This derives from a post that I have just put up on the LL: http://thenakedapegetsdressed.blogspot.com/
Thank the Lord for that. I thought you were going to get Kingstonian and Grayson started again
In one hand they hold Apparel Arts and Esquire illustrations from the 1930s and, in the other, a butterfly net, casting at shadows;
This is one of the things I find so bizarre about fashion commentary...
Re Robert Taylor:
One of my Mum's all time favourite actors. He was a guy almost "too good looking for movies" she reckoned.
My memory of him was his very recognizable gravelly voice which always had a sharp commanding military sort of cadence rather than being the mellifluous voice you would think his looks would have evinced.
I would add Derek Jacobi and Alan Rickman.
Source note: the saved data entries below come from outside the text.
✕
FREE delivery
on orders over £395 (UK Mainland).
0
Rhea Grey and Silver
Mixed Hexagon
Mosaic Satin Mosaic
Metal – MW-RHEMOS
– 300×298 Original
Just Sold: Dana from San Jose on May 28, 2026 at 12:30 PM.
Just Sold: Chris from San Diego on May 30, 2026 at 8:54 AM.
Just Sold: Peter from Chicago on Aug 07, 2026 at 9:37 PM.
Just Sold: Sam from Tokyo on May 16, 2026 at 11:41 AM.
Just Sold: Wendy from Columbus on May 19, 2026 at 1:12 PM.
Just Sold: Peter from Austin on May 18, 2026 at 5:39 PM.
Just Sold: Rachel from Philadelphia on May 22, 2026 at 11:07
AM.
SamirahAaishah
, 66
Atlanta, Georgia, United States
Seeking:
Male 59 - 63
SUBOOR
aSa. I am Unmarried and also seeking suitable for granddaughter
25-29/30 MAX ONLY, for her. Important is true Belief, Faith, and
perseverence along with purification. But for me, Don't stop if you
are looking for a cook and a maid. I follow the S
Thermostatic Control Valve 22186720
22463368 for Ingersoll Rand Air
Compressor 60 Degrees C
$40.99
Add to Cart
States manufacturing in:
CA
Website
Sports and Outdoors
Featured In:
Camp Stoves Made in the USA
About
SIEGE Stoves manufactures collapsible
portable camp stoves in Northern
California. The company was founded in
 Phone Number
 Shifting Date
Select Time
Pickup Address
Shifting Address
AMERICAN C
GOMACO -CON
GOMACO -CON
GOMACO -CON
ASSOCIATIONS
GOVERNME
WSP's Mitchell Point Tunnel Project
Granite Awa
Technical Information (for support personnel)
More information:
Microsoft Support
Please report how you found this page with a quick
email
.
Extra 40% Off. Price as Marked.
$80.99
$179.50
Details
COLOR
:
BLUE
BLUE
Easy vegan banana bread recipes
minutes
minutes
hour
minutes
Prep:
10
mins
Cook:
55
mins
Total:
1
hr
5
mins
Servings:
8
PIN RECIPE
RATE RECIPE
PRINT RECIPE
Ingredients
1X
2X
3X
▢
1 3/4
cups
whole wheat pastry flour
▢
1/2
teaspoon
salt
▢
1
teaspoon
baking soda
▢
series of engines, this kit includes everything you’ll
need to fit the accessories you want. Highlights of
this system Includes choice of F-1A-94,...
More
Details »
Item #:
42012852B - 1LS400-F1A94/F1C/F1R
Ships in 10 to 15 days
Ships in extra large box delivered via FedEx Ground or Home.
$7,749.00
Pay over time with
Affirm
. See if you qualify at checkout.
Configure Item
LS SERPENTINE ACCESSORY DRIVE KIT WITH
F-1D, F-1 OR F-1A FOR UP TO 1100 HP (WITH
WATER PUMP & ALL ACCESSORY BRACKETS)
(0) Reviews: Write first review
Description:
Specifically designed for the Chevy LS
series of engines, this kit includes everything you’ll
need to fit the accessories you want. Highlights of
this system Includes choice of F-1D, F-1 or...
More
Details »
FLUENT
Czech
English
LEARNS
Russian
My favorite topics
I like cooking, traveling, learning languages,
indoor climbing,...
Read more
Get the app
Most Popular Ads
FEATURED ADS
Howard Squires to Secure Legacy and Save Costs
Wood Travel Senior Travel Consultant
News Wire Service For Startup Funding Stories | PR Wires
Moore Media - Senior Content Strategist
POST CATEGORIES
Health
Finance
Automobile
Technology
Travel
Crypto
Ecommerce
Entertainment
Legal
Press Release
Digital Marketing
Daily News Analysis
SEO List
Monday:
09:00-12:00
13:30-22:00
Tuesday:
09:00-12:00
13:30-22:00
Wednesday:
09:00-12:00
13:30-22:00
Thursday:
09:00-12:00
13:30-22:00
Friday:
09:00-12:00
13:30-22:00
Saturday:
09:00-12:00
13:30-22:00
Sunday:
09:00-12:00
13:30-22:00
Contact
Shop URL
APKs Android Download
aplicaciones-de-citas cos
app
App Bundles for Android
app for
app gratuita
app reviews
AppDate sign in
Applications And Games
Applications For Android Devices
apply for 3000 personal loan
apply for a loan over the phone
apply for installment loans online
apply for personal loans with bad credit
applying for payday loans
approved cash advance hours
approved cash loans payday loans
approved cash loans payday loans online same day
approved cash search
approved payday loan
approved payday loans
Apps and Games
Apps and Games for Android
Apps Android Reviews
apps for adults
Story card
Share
I'd rate Nicholson, Spall and Cooke as B1 list in the voice department. I suppose that Clint Eastwood has a voice (apparently he learned the huskiness from MM).
It's strange actually that most politicians have never had much going for them in voice. Reagan had something but not Clinton, the Bushes, Obarrack; Thatcher, Major (my word), Bliar, Broon, Milliband, Cameron and who's that little guy up there with him?
Yes. For now we see through a glass, darkly. But I'm not sure whether or not the 60s deserve to be viewed as the beginning of the rot.
On Pink Floyd's Piper: How I hate that album. It was playing on what seemed like a loop( which it obviously wasn't because such things were yet to come) during a very bad acid trip many years ago.